Segment Start: Task inputs

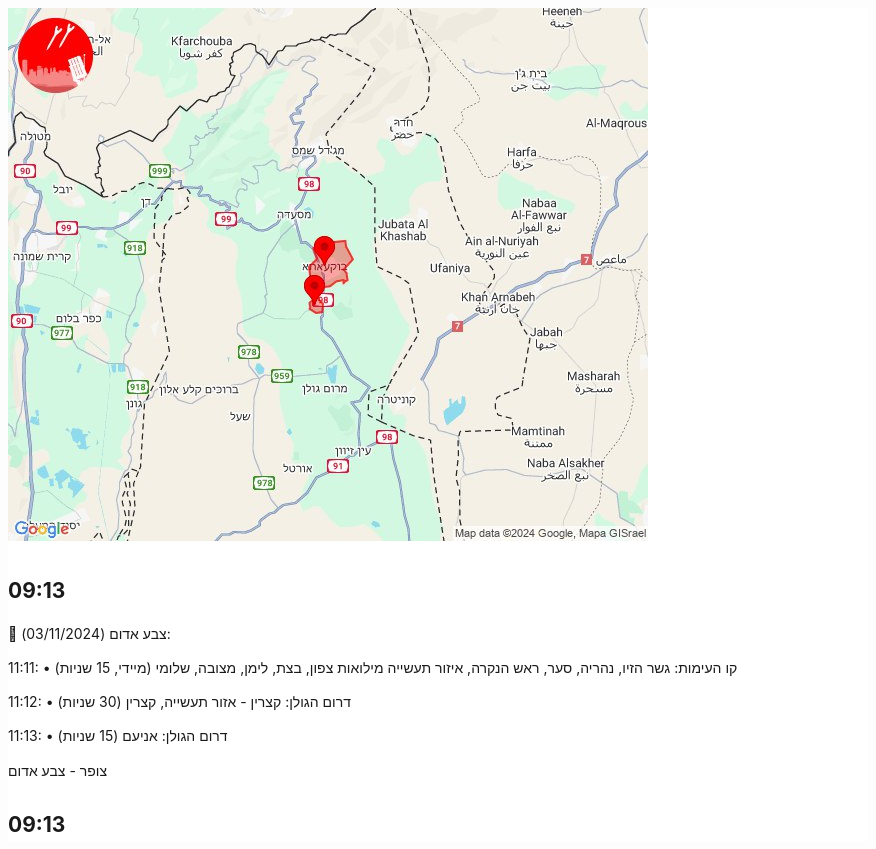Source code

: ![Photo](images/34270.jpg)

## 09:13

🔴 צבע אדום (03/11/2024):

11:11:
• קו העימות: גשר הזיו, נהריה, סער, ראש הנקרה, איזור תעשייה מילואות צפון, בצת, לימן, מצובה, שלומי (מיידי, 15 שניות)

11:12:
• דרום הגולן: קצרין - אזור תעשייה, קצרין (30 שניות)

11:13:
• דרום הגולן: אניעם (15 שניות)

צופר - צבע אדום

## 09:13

Segment End: Task inputs
Segment Start: Task inputs

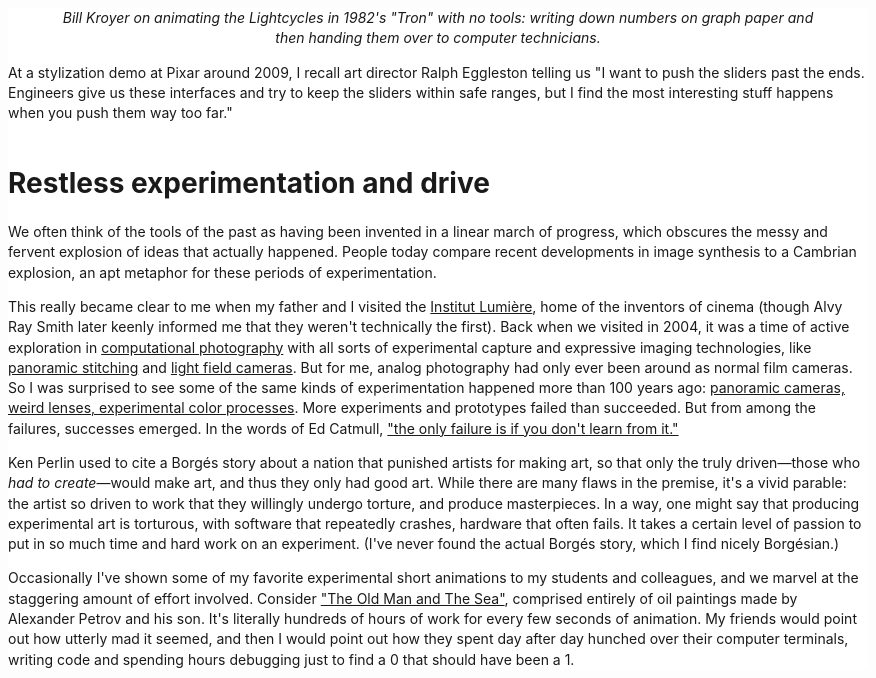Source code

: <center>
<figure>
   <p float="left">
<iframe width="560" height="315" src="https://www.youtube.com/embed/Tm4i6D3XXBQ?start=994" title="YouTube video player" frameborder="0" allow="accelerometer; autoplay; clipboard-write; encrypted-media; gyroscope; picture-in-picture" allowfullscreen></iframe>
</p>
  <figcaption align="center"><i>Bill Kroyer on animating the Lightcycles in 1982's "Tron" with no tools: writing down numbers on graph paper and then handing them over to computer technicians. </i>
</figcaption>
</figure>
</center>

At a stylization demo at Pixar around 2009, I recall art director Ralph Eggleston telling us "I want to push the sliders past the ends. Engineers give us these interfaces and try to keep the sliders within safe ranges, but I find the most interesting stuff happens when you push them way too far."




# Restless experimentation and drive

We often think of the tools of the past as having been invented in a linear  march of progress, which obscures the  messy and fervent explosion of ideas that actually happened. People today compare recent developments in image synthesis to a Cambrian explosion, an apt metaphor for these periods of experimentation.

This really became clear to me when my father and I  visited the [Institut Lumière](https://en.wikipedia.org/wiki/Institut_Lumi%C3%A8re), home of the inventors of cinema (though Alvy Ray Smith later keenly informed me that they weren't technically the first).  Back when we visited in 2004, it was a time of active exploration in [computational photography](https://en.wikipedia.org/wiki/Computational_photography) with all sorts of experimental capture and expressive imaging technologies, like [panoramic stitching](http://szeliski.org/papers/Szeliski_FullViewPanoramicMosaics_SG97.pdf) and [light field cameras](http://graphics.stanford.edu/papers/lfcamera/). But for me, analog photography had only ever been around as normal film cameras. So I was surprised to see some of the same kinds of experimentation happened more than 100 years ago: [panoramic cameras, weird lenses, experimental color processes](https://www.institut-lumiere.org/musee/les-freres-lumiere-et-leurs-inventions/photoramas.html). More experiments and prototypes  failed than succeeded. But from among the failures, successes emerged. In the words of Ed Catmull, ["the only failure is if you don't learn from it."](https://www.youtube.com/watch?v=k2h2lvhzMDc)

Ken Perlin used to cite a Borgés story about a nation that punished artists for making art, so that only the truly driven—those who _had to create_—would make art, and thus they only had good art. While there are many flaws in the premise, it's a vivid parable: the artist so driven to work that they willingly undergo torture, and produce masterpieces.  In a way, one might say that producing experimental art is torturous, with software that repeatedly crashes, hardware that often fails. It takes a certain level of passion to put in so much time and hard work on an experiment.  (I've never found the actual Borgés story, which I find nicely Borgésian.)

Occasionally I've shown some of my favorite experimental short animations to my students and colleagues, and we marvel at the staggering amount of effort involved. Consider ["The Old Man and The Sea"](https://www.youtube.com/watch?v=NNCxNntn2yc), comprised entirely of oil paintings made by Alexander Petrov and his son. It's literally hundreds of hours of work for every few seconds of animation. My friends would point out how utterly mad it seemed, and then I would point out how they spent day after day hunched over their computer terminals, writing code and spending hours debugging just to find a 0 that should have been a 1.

Segment End: Task inputs

# [Written task]
Go through the material line by line. Show each line that contains the string "center".

# [Solution to the problem]
: <center>
  <figcaption align="center"><i>Bill Kroyer on animating the Lightcycles in 1982's "Tron" with no tools: writing down numbers on graph paper and then handing them over to computer technicians. </i>
</center>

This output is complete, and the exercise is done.